请注意，您始终可以通过链接问题中的@gnovice与CUMSUM / FIND解决方案交换最后一步。

这里是在numpy（也在这里回答）

 def nonzero_intervals(vec): ''' Find islands of non-zeros in the vector vec ''' if len(vec)==0: return [] elif not isinstance(vec, np.ndarray): vec = np.array(vec) edges, = np.nonzero(np.diff((vec==0)*1)) edge_vec = [edges+1] if vec[0] != 0: edge_vec.insert(0, [0]) if vec[-1] != 0: edge_vec.append([len(vec)]) edges = np.concatenate(edge_vec) return zip(edges[::2], edges[1::2])

例如：

 a=[1, 2, 0, 0, 0, 3, 4, 0] intervals = nonzero_intervals(a) assert intervals == [(0, 2), (5, 7)]
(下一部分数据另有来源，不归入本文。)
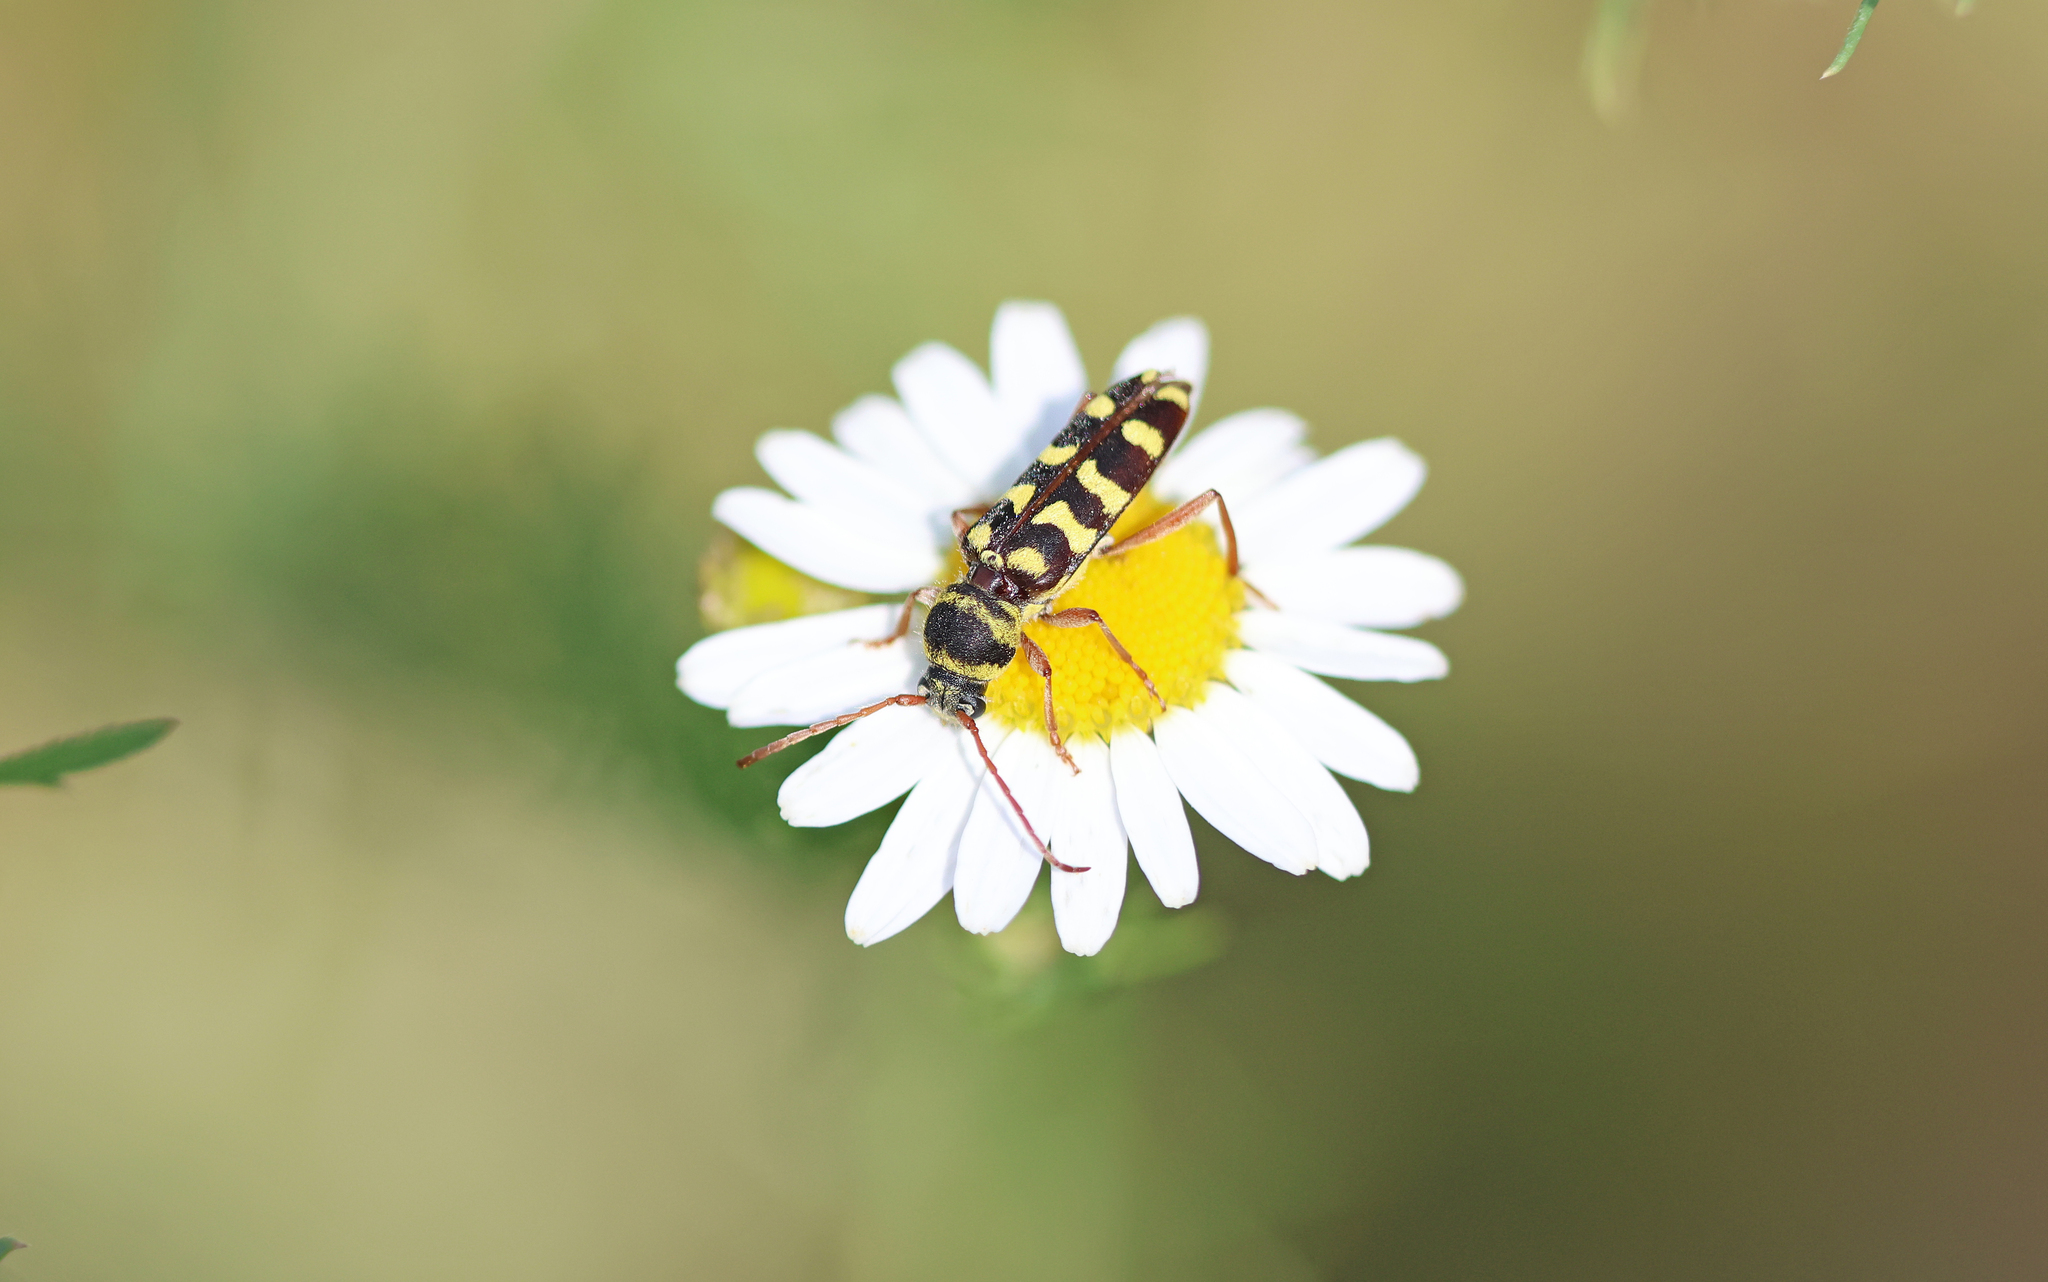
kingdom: Animalia
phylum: Arthropoda
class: Insecta
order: Coleoptera
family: Cerambycidae
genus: Plagionotus
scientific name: Plagionotus floralis
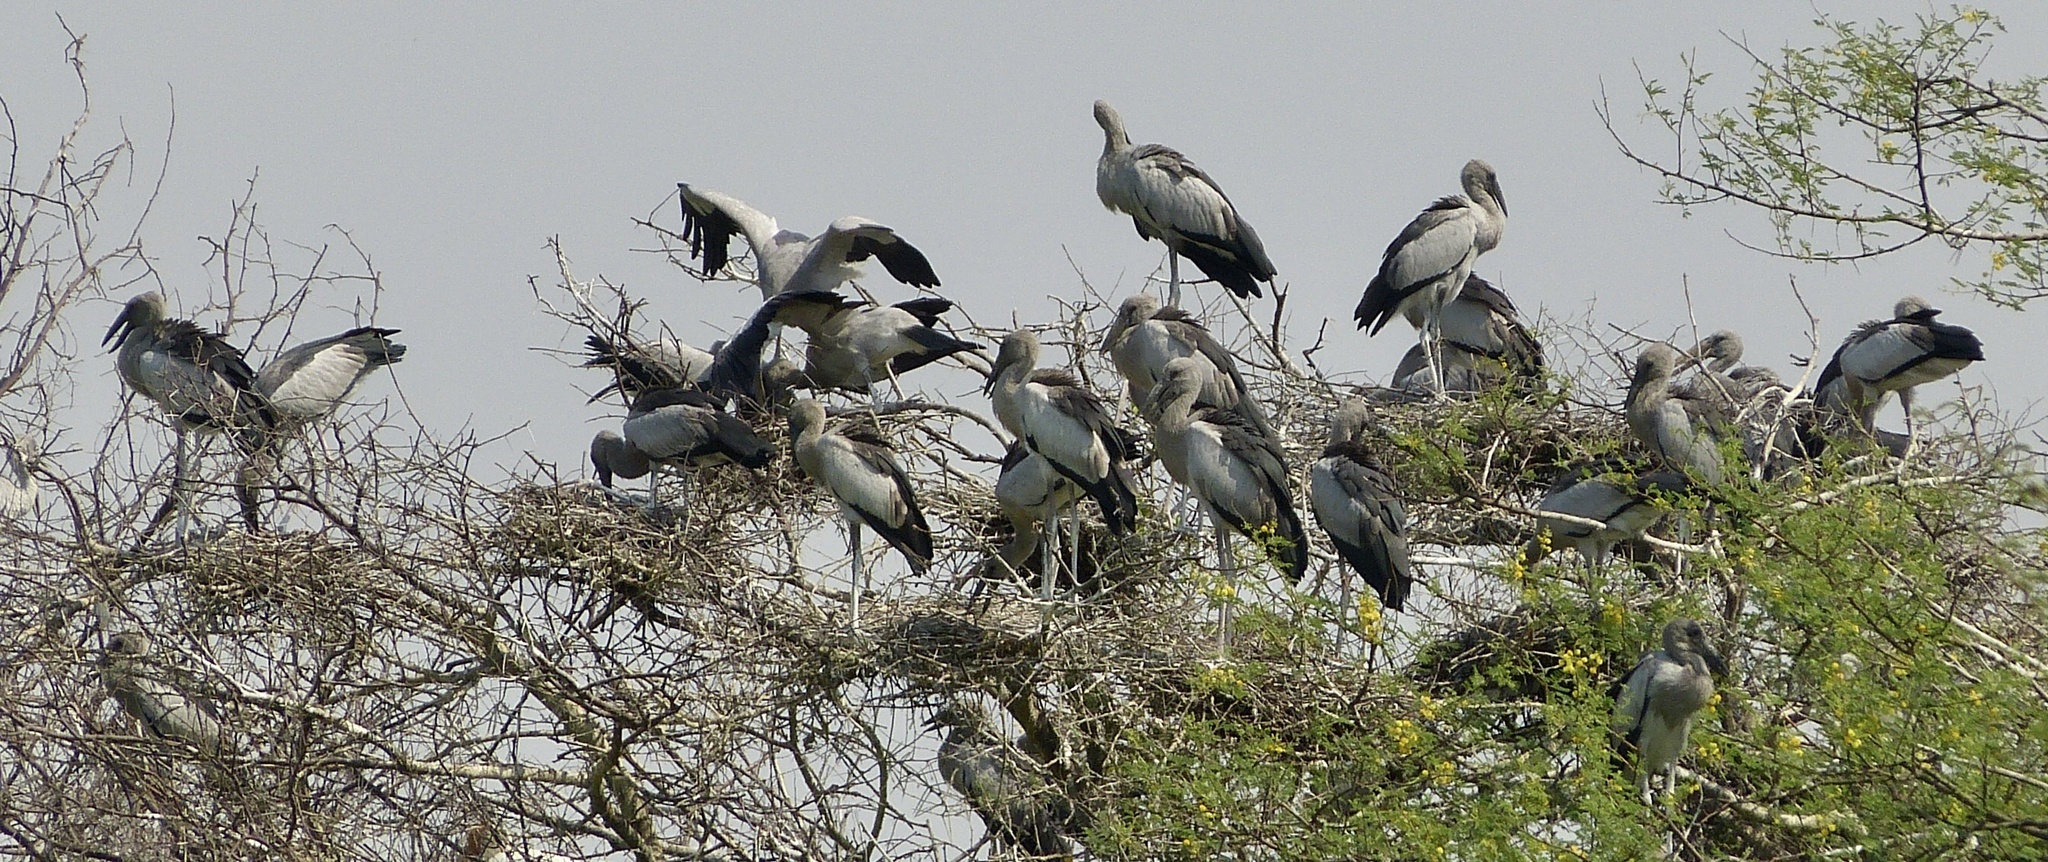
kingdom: Animalia
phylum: Chordata
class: Aves
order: Ciconiiformes
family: Ciconiidae
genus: Anastomus
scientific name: Anastomus oscitans
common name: Asian openbill
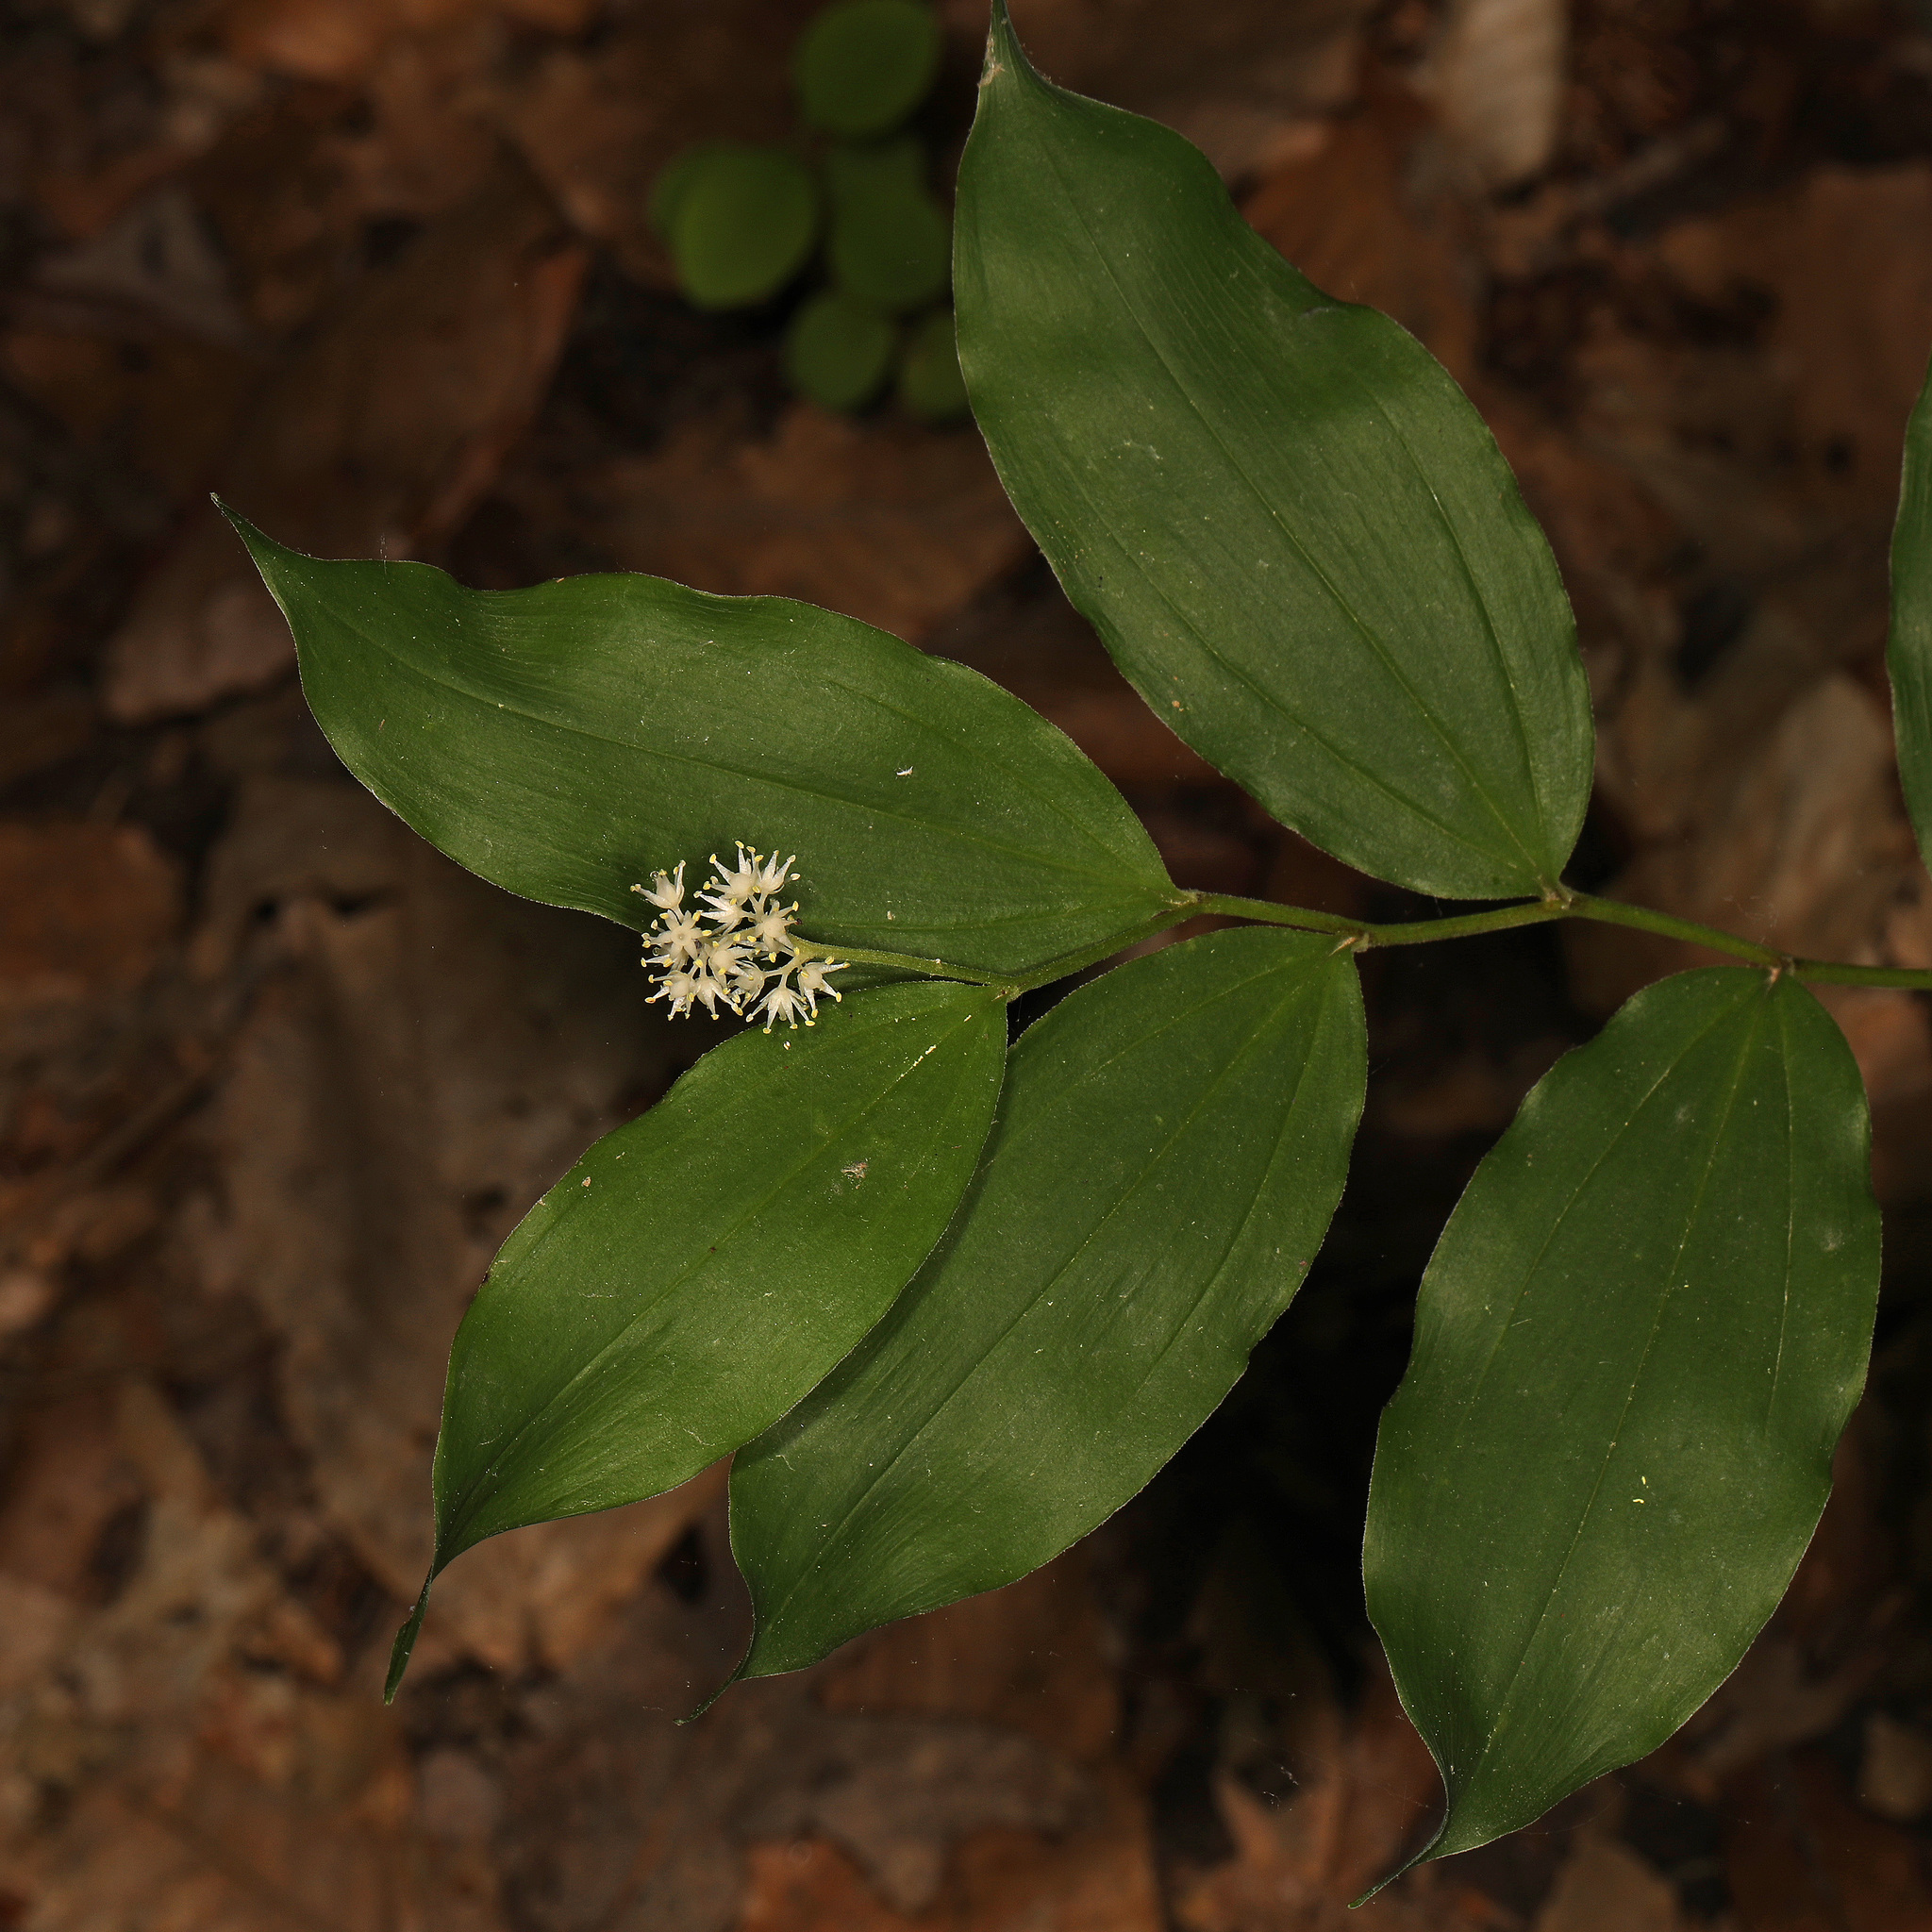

 function indice=sigvec(sig,thresh) %extend sig head and tail to avoid 0 head and 0 tail exsig=[1,sig,1]; %convolution sig with extend sig cvexsig=conv(exsig,ones(1,thresh)); tempsig=double(cvexsig==0); indice=find(conv(tempsig,ones(1,thresh)))-thresh;

genovice的上述答案可以被修改以找到向量中的非零元素的索引：

  tsig = (abs(sig) >= eps); dsig = diff([0 tsig 0]); startIndex = find(dsig > 0); endIndex = find(dsig < 0)-1; duration = endIndex-startIndex+1;

正如gnovice所示，我们将做一个阈值测试，使“接近零”真的为零：

 logcl = abs(sig(:)) >= zero_tolerance;

然后找到累积和不增加的区域：

 cs = cumsum(logcl); islands = cs(1+thresh:end) == cs(1:end-thresh);

记住gnovice填充索引范围的好方法

 v = zeros(1,max(endInd)+1); %# An array of zeroes v(startInd) = 1; %# Place 1 at the starts of the intervals v(endInd+1) = v(endInd+1)-1; %# Add -1 one index after the ends of the intervals indices = find(cumsum(v)); %# Perform a cumulative sum and find the nonzero entries

我们注意到，我们的islands矢量在endInd和endInd都已经有了，而且为了我们的目的， endInd总是会出现一些islands （ endInd有一些islands在运行）

 endcap = zeros(thresh,1); indices = find(cumsum([islands ; endcap] - [endcap ; islands]))

测试

 sig = [1 1 0 0 0 0 1 1 1 1 1 0 1 0 0 0 1 1 1 1 1 1 1 1 0 0 1 1 1 0]; logcl = abs(sig(:)) >= .1; cs = cumsum(logcl); islands = cs(1+thresh:end) == cs(1:end-thresh); endcap = zeros(thresh,1); indices = find(cumsum([islands ; endcap] - [endcap ; islands]))

 indices = 2 3 4 5 13 14 15

我认为最大的MATLAB /“矢量化”方法是通过计算信号与像[-1 1]这样的滤波器的卷积。你应该看看函数conv的文档。然后在conv的输出中使用find来获得相关的索引。

在一个序列中找到零的岛屿

测试

为什么单独循环中的元素添加比组合循环中快得多？